Over at Concurring Opinions, Frank Pasquale has written a post entitled “The Economics Was Fake But the Bonuses Were Real.”  If you find yourself wondering lately about whether and how we will “rebuild the trust necessary for a thriving economy” (Pasquale’s words), it’s worth reading.  He discusses, for instance, the recent and somewhat surprising statements by a “shaken Richard Posner,” who seems to be losing his faith in law and economics. And he describes the profound opportunism at the base of our economic crisis:

The current crisis exposes the fragility of markets generally. They are built on mutual reciprocity, and as more opportunism from trusted intermediaries is exposed, the weaker our faith in other market actors becomes. Both Francis Fukuyama’s work on trust and Robert Putnam’s on the “social capital” it reflects bode ill for our economy. Putnam describes a southern Italy mired in corruption and fraud, and a northern Italy whose economic success is built on its long history of civic associations and mutual endeavor. Can anyone doubt that our economy is exposed (with each passing day) as more Sicilian in its “winners'” casual acceptance of fraud, more Russian in its oligarchic tendencies, more Brazilian in its inequality? After the Madoff scandal, what are investors to do–personally spot-check their broker’s office and assure that trades are actually being made?

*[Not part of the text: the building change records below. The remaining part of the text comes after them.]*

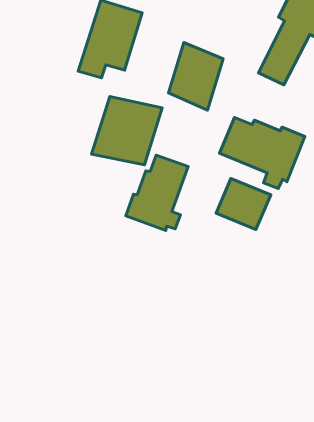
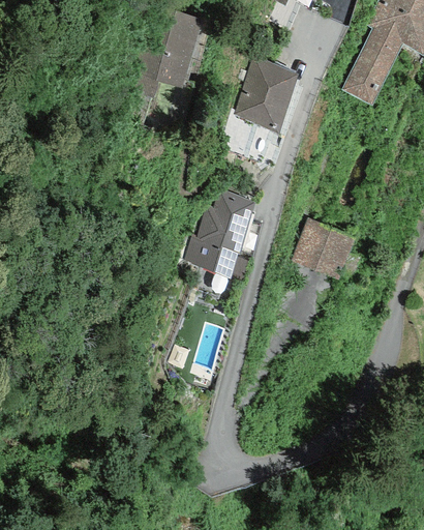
building: [92,96,162,165] -> none
building: [219,117,305,189] -> none

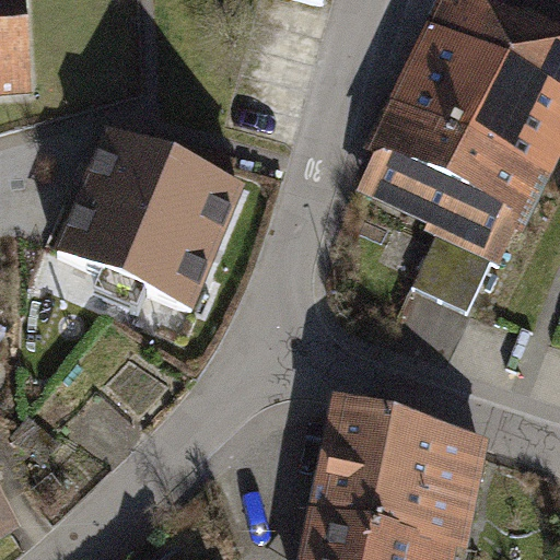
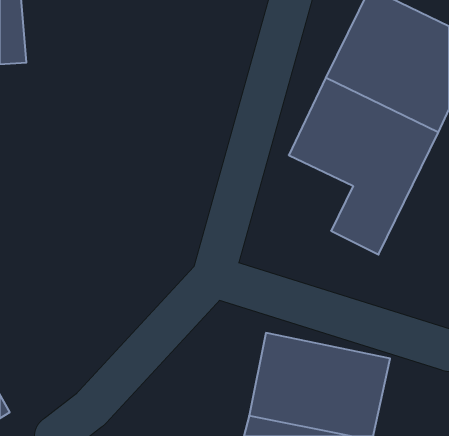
building: [59,121,245,298] -> none

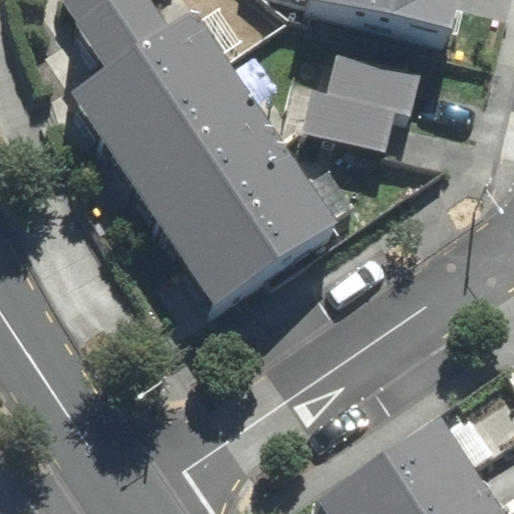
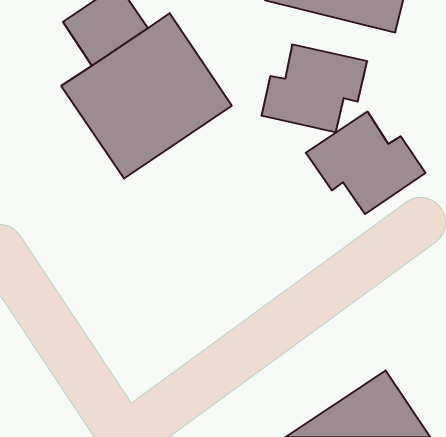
building: [143,121,338,311] -> none
building: none -> [306,112,425,214]

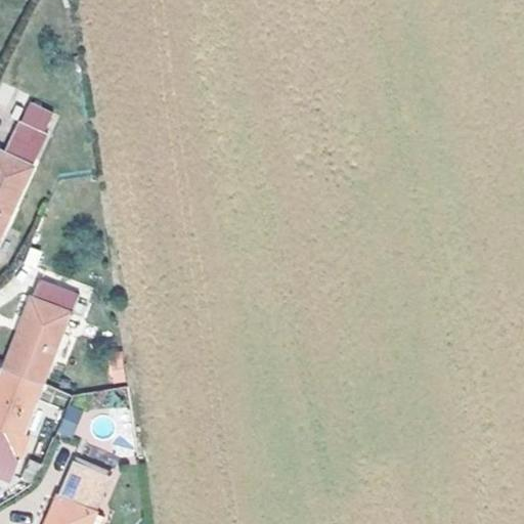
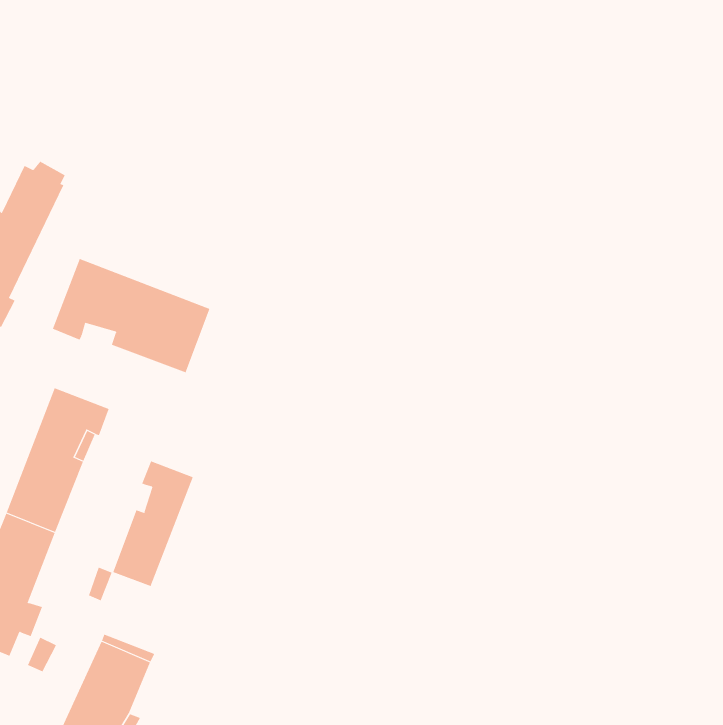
building: none -> [52,258,210,373]
building: none -> [112,460,193,587]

There is a bunch of other interesting stuff in this post, but I think I’ll just end with my favorite part.  In discussing the “worship of wealth,” Pasquale quotes from the blog of former fund manager John Bogle:

At a party given by a billionaire on Shelter Island, the late Kurt Vonnegut informs his pal, the author Joseph Heller, that their host, a hedge fund manager, had made more money in a single day than Heller had earned from his wildly popular novel Catch 22 over its whole history. Heller responds, “Yes, but I have something he will never have . . . Enough.”